I hear, I hear like enormous value for the founder. Is it also by going to community. Are you also kind of differentiating yourself, like diversifying yourself from the effort that you have to put in? Like is, does it make it easier for you to operate by running the community route?

Mike:

Yeah.

Jeff:

Yeah. I was gonna say in some ways, yes. In some ways, no, you know, the same way to coach our founders around creating network effects or having value happened in the absence of us that certainly does happen, right. The founders working with each other amazing example of how they can help one another be very successful. but in other ways, you know, we are continuing to delegate that out to technology and delegated out to, you know, slack and experience, but we're dabbling down on things that we can, are allowing us to continue to build. Right? So as we build out the community, you know, we are thinking about how do we add great investors? How do we grow, add great innovation executives? And so ideally we're focused on the things that could be most impactful to the business and, you know, delegating and automating some of the things that are, you know, in flight and on rails, the same way we coach our founders to do the same thing and create leverage, you know, for their businesses. We're trying to do the same

Mike:

Yeah. I would say that's one of the big shifts is like trying to figure out to Jeff's point like how to, how to make us more scalable as a community so that we're not the bottleneck and making in like people getting value out of the community. Right. So part of that is like, you know, when we see people talking in slack about Certainly I would have, does anyone have a contract for, you know, an employment agreement or an options agreement or like, you know, different things they need, rather than just like pointing them to the slack. We just have built out a template of all these contracts that people are asking for all the time, so they can literally just log into the portal and it's probably there. And if it's not, we'll add it soon. And so like that's one example. Or instead of like someone saying, I want to connect with such and such like one of your mentors or another founder, can you make an intro? We've now made that where everyone's searchable in our portal. And then we use like technology, like bridge and other things where we can automate the request of intro and automate the connection. So we're basically just trying to operationalize and make us more scalable so that we're not the bottleneck in, in the community getting value out of the community. and it's not just us driving the value and us making the intro, all that kind of stuff.

Pablo Gonzalez:

I love that. I love that combination of the collective human knowledge. Enabled by technology and enabled by these platforms that take away the friction. Lydia, Lydia flushing in the chat, put something. I like that. The way that you build a queer community will cascade knowledge, which is a huge differentiator. I love to think of the community as a, as a cascade of knowledge and Jenny who she's been working in community for 10 years. She submitted a question ahead of time. She just launched her jenny.communityLLC as a community consultant. she put in a question here that is with community being such a hot topic right now. What do you think is the biggest misconception of community when it comes to a business model or, or what they're doing?

=== Listed records ===
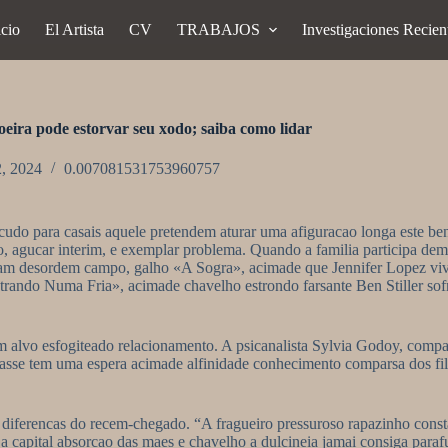
icio
El Artista
CV
TRABAJOS
Investigaciones Recien
oeira pode estorvar seu xodo; saiba como lidar
2, 2024
0.007081531753960757
cudo para casais aquele pretendem aturar uma afiguracao longa este be
, agucar interim, e exemplar problema. Quando a familia participa dema
abordam desordem campo, galho «A Sogra», acimade que Jennifer Lopez v
Entrando Numa Fria», acimade chavelho estrondo farsante Ben Stiller so
alvo esfogiteado relacionamento. A psicanalista Sylvia Godoy, comparsa
se tem uma espera acimade alfinidade conhecimento comparsa dos filho
 diferencas do recem-chegado. “A fragueiro pressuroso rapazinho cons
a. a capital absorcao das maes e chavelho a dulcineia jamai consiga pa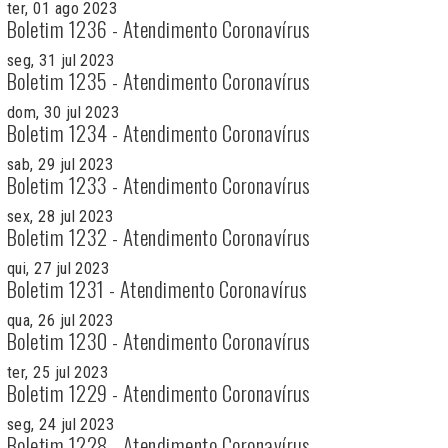
ter, 01 ago 2023
Boletim 1236 - Atendimento Coronavírus
seg, 31 jul 2023
Boletim 1235 - Atendimento Coronavírus
dom, 30 jul 2023
Boletim 1234 - Atendimento Coronavírus
sab, 29 jul 2023
Boletim 1233 - Atendimento Coronavírus
sex, 28 jul 2023
Boletim 1232 - Atendimento Coronavírus
qui, 27 jul 2023
Boletim 1231 - Atendimento Coronavírus
qua, 26 jul 2023
Boletim 1230 - Atendimento Coronavírus
ter, 25 jul 2023
Boletim 1229 - Atendimento Coronavírus
seg, 24 jul 2023
Boletim 1228 - Atendimento Coronavírus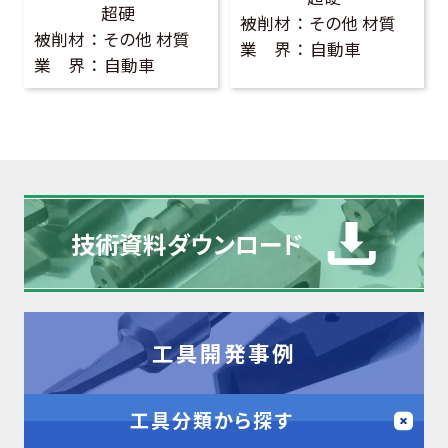
超硬
被削材
その他 材質
被削材
その他 材質
業 界
自動車
業 界
自動車
技術資料
ダウンロード
工具開発事例
工具分類から探す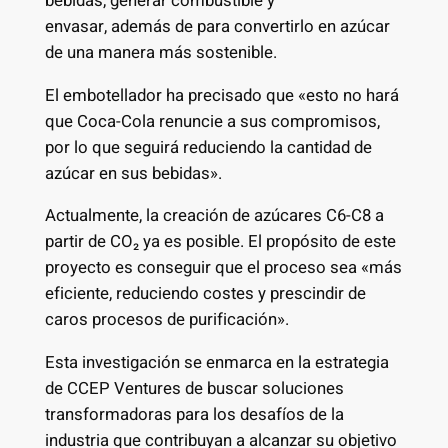
bebidas, generar combustible y
envasar, además de para convertirlo en azúcar
de una manera más sostenible.
El embotellador ha precisado que «esto no hará
que Coca-Cola renuncie a sus compromisos,
por lo que seguirá reduciendo la cantidad de
azúcar en sus bebidas».
Actualmente, la creación de azúcares C6-C8 a
partir de CO₂ ya es posible. El propósito de este
proyecto es conseguir que el proceso sea «más
eficiente, reduciendo costes y prescindir de
caros procesos de purificación».
Esta investigación se enmarca en la estrategia
de CCEP Ventures de buscar soluciones
transformadoras para los desafíos de la
industria que contribuyan a alcanzar su objetivo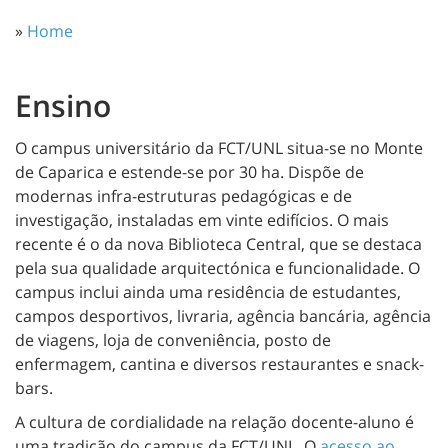
»
Home
Ensino
O campus universitário da FCT/UNL situa-se no Monte
de Caparica e estende-se por 30 ha. Dispõe de
modernas infra-estruturas pedagógicas e de
investigação, instaladas em vinte edifícios. O mais
recente é o da nova Biblioteca Central, que se destaca
pela sua qualidade arquitectónica e funcionalidade. O
campus inclui ainda uma residência de estudantes,
campos desportivos, livraria, agência bancária, agência
de viagens, loja de conveniência, posto de
enfermagem, cantina e diversos restaurantes e snack-
bars.
A cultura de cordialidade na relação docente-aluno é
uma tradição do campus da FCT/UNL. O
acesso ao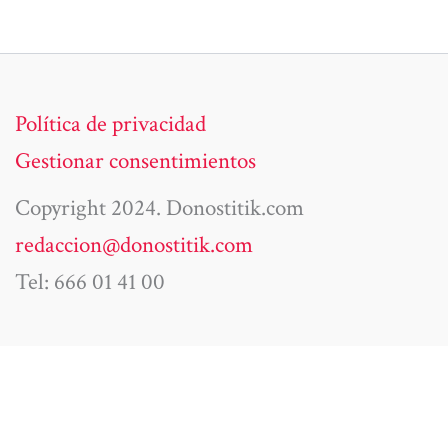
Política de privacidad
Gestionar consentimientos
Copyright 2024. Donostitik.com
redaccion@donostitik.com
Tel: 666 01 41 00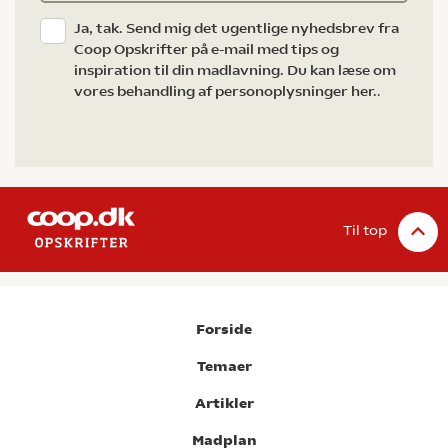
Ja, tak. Send mig det ugentlige nyhedsbrev fra
Coop Opskrifter på e-mail med tips og
inspiration til din madlavning. Du kan læse om
vores behandling af personoplysninger her.
.
Til top
Forside
Temaer
Artikler
Madplan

=== Work to be completed ===
Reproduce verbatim the part of the transcript starting at "I love that." and ending at "what they're doing?".

=== Response to the exercise ===
I love that. I love that combination of the collective human knowledge. Enabled by technology and enabled by these platforms that take away the friction. Lydia, Lydia flushing in the chat, put something. I like that. The way that you build a queer community will cascade knowledge, which is a huge differentiator. I love to think of the community as a, as a cascade of knowledge and Jenny who she's been working in community for 10 years. She submitted a question ahead of time. She just launched her jenny.communityLLC as a community consultant. she put in a question here that is with community being such a hot topic right now. What do you think is the biggest misconception of community when it comes to a business model or, or what they're doing?